| Задания |
1. Выпишите дословно из текста о «Докторе Живаго» отрывок от слов «В 1935 году» до слов «Второй мировой войной.».
2. Пожалуйста, продолжите текст о «Докторе Живаго», начав сразу после его последнего предложения.

В 1935 году Пастернак впервые заговорил о намерении реализовать свой творческий потенциал, написав эпический русский роман. И именно мою бабушку, свою младшую сестру Жозефину Пастернак, [Жозефина вышла замуж за своего кузена, Фредерика Пастернака, отсюда и продолжение фамилии.] он первой посвятил в эти планы во время их последней встречи на вокзале Фридрихштрассе в Берлине. Борис сказал Жозефине, что в его сознании прорастают семена этой книги — классической, вечной любовной истории, разворачивающейся в период между русской революцией и Второй мировой войной.

«Доктор Живаго» основан на отношениях Бориса с главной любовью его жизни, Ольгой Всеволодовной Ивинской, которой суждено было вдохновить образ Лары, пылкой героини романа. Центральной осью романа является страсть между Юрием Живаго, врачом и поэтом (кивок в сторону Антона Чехова, который тоже был врачом), и Ларой Гишар, героиней, которая становится медсестрой. Их любовь мучительна, поскольку Юрий, как и Борис, женат. Для образа трудолюбивой жены Юрия, Тони, взяты за основу черты второй жены Бориса, Зинаиды Нейгауз. Юрий Живаго — полуавтобиографический герой; это книга, написанная очевидцем.

«Доктор Живаго» и по сей день продается миллионами экземпляров, однако истинная история любви, лежащая в его основе, никогда прежде не изучалась в полной мере. Роль Ольги Ивинской в жизни Бориса неизменно замалчивалась как семьей Пастернака, так и его биографами. Ольгу, как правило, унижали и пренебрежительно называли «авантюристкой», «соблазнительницей», честолюбивой пустышкой, вторгнувшейся в жизнь великого человека и его книги. Когда Пастернак начал писать роман, он еще не был знаком с Ольгой. Подростковая психологическая травма Лары (ее соблазняет Виктор Комаровский, мужчина намного старше нее) — непосредственное эхо переживаний Зинаидой ее отношений с кузеном, «сексуальным хищником». Однако когда Борис познакомился с Ольгой и влюбился в эту женщину, его Лара изменилась и расцвела, полностью перевоплотившись в нее.

Выдержки из набора данных
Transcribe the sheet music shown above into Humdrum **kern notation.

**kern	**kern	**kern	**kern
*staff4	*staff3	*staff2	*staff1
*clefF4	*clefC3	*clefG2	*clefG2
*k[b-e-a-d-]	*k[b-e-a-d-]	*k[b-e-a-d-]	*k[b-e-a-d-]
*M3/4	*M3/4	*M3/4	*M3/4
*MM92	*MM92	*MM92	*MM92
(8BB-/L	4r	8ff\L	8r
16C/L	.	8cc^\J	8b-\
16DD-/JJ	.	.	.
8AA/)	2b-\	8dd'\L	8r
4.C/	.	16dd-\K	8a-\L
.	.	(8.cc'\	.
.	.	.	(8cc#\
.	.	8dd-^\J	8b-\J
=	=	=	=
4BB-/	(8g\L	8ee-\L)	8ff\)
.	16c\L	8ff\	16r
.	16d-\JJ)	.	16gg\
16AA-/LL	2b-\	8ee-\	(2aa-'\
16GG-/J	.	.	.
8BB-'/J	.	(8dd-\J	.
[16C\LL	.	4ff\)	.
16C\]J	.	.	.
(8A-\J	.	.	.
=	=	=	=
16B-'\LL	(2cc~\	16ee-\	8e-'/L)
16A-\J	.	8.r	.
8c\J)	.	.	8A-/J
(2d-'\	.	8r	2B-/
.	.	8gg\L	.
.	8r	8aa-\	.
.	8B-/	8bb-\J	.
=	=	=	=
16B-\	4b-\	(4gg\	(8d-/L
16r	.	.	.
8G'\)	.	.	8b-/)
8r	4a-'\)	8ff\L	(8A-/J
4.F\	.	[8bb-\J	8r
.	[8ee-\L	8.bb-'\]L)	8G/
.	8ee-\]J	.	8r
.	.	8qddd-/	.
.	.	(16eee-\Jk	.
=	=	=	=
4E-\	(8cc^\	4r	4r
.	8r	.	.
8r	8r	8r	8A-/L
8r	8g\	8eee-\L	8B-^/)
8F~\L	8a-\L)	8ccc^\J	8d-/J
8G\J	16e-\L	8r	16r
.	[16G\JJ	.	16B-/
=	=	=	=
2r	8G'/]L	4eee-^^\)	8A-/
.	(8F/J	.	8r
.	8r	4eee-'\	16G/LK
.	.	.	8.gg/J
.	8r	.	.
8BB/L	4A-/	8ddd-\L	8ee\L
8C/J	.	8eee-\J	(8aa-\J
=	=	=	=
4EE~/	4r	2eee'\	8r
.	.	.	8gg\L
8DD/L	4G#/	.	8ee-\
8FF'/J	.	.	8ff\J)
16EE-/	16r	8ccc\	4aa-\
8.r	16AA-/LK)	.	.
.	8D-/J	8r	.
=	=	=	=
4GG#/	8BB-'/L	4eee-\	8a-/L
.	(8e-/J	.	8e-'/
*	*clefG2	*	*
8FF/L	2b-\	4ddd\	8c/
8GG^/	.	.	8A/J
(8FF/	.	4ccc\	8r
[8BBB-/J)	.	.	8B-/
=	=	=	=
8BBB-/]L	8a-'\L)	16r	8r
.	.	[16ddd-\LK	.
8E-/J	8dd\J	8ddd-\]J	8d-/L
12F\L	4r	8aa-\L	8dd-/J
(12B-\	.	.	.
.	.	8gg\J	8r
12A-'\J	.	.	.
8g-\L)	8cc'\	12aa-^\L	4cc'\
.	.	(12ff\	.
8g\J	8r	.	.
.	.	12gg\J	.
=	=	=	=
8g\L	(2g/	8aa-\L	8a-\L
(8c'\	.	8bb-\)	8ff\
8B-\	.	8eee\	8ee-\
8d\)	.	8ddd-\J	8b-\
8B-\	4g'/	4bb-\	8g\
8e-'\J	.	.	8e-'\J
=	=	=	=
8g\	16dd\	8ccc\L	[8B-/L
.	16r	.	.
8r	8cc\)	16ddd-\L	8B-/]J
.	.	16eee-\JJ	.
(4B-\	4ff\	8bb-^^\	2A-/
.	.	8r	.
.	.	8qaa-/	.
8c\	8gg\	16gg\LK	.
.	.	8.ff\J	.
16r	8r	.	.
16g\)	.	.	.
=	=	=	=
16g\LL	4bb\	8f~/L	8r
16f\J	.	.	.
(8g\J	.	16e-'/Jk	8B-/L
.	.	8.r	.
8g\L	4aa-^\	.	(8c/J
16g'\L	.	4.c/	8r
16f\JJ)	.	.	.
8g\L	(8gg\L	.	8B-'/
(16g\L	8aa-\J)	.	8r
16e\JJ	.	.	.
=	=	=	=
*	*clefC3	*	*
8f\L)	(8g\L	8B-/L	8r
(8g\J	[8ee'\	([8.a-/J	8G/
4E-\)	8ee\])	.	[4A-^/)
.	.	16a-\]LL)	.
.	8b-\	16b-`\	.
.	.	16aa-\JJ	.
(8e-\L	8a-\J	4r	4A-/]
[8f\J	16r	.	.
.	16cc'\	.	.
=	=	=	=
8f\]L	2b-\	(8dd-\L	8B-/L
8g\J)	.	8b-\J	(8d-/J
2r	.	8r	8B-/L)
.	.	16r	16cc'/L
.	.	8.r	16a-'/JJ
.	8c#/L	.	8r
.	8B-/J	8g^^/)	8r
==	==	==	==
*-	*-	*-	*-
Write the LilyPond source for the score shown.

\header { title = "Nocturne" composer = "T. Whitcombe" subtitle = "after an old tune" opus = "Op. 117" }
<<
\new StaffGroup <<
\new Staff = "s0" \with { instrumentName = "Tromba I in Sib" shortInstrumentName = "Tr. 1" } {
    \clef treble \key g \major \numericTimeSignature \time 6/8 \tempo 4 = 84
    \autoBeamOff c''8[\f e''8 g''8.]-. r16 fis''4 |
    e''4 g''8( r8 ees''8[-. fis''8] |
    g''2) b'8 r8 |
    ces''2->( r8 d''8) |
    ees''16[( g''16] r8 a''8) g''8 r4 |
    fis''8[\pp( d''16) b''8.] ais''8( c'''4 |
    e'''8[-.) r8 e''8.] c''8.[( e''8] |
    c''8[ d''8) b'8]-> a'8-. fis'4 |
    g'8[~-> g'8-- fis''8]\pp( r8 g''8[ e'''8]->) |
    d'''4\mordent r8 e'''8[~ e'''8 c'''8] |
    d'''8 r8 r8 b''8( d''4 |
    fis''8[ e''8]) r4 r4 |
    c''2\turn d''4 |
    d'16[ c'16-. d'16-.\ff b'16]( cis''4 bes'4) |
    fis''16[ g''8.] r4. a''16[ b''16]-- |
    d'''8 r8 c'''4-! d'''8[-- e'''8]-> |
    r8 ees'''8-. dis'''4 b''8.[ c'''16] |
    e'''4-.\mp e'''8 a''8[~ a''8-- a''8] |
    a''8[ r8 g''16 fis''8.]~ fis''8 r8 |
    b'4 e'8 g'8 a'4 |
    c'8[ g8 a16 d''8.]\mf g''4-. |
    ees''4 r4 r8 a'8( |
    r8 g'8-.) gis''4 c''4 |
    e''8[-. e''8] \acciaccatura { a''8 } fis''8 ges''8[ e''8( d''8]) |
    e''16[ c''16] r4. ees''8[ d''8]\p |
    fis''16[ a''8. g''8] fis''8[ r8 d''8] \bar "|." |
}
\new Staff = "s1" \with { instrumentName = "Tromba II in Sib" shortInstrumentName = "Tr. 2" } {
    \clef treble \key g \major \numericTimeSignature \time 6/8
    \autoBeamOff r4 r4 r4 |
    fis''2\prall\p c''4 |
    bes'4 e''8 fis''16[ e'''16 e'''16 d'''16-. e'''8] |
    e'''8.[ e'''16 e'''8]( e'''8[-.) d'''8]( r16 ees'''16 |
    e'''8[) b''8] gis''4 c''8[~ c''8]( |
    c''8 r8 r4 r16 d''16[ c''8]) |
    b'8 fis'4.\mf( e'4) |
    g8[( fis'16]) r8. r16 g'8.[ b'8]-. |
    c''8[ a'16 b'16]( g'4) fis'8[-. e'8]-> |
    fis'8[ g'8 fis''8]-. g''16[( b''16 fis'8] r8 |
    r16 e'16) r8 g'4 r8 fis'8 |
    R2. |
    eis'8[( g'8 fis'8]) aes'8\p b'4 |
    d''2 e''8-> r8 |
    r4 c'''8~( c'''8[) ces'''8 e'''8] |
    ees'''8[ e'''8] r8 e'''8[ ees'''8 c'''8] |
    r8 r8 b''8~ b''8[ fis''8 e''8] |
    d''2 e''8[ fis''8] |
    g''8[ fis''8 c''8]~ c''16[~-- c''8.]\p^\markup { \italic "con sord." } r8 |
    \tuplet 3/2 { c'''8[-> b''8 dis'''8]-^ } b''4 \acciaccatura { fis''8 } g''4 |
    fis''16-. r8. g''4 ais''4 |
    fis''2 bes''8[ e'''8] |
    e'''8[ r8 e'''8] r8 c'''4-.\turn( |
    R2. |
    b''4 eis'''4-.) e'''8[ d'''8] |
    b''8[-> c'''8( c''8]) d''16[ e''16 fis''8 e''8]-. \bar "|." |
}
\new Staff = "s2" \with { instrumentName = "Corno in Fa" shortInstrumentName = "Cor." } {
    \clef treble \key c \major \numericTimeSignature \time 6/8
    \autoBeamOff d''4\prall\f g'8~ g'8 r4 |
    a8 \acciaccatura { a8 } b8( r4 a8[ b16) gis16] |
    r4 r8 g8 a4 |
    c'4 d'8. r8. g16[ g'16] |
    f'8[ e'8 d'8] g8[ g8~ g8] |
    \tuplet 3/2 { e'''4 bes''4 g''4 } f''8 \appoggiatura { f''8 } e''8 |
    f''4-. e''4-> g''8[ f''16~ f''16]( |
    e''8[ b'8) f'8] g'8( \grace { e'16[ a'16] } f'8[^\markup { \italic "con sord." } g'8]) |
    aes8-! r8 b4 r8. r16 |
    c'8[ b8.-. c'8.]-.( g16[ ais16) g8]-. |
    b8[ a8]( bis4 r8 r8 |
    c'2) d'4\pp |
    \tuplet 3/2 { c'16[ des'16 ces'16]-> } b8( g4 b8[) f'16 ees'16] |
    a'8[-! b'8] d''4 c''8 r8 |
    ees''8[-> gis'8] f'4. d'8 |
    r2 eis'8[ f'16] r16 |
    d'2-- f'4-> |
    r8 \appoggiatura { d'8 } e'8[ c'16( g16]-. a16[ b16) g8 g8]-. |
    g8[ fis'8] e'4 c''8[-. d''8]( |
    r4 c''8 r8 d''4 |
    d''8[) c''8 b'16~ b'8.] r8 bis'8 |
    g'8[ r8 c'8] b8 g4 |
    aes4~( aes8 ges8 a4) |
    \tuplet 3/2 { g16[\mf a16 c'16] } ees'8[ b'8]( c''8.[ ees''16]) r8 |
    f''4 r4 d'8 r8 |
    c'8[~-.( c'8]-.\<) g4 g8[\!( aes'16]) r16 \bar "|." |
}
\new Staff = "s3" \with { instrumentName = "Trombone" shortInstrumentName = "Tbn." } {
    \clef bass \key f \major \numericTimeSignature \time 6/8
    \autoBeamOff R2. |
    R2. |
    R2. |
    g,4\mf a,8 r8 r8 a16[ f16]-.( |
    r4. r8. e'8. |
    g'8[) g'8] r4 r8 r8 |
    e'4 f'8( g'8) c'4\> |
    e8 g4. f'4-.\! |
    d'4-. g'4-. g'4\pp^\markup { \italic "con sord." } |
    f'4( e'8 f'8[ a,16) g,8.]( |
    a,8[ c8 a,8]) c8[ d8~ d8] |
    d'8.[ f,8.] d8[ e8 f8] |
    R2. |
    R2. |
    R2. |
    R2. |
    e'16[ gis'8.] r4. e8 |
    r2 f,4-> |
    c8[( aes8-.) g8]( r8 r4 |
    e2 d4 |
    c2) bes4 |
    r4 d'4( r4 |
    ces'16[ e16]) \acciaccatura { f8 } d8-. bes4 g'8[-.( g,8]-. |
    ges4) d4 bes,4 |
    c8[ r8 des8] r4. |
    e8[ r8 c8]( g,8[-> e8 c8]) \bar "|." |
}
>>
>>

| Ответы к заданиям |
1.
В 1935 году Пастернак впервые заговорил о намерении реализовать свой творческий потенциал, написав эпический русский роман. И именно мою бабушку, свою младшую сестру Жозефину Пастернак, [Жозефина вышла замуж за своего кузена, Фредерика Пастернака, отсюда и продолжение фамилии.] он первой посвятил в эти планы во время их последней встречи на вокзале Фридрихштрассе в Берлине. Борис сказал Жозефине, что в его сознании прорастают семена этой книги — классической, вечной любовной истории, разворачивающейся в период между русской революцией и Второй мировой войной.

2.
И Ольгу, и ее дочь Ирину в моей семье всегда было принято поносить. Пастернаки неизменно стремились принизить роль Ольги в жизни Бориса и его литературных достижениях. Они превозносили Бориса настолько, что наличие у него двух жен — Евгении и Зинаиды — и открыто существовавшей любовницы никак не вписывалось в рамки их твердого морального кодекса. Если бы они признали место Ольги в жизни и сердечных привязанностях Бориса, им пришлось бы вместе с тем признать и отсутствие у него моральной непогрешимости.

Незадолго до смерти Жозефина Пастернак возмущенно говорила мне: «Это ошибочное представление, что эта… знакомая фигурирует в «Живаго». В целом же чувства Жозефины к «этой соблазнительнице» были так сильны, что она даже отказывалась осквернять свои уста ее именем. Жозефина целиком ушла в отрицание, ослепленная преклонением перед братом. Несмотря на то что в последнем письме Бориса к ней, написанном 22 августа 1958 года, он рассказывает сестре о том, что надеется поездить по России «с Ольгой», подчеркивая важность любимой женщины в своей жизни, Жозефина знать не желала о ее существовании. Евгений Пастернак, сын Бориса от первой жены, оказался прагматичнее. Пусть ему не нравилась Ольга и он не проявлял к ней особой теплоты, однако в целом спокойнее принимал сложившуюся ситуацию. «Моему отцу повезло, что ему досталась любовь Лары, — говорил он мне незадолго до смерти, в 2012 году, в возрасте 89 лет. — Мой отец нуждался в ней. Он говаривал: «Лара существует, пойдите и познакомьтесь с ней». Это был комплимент».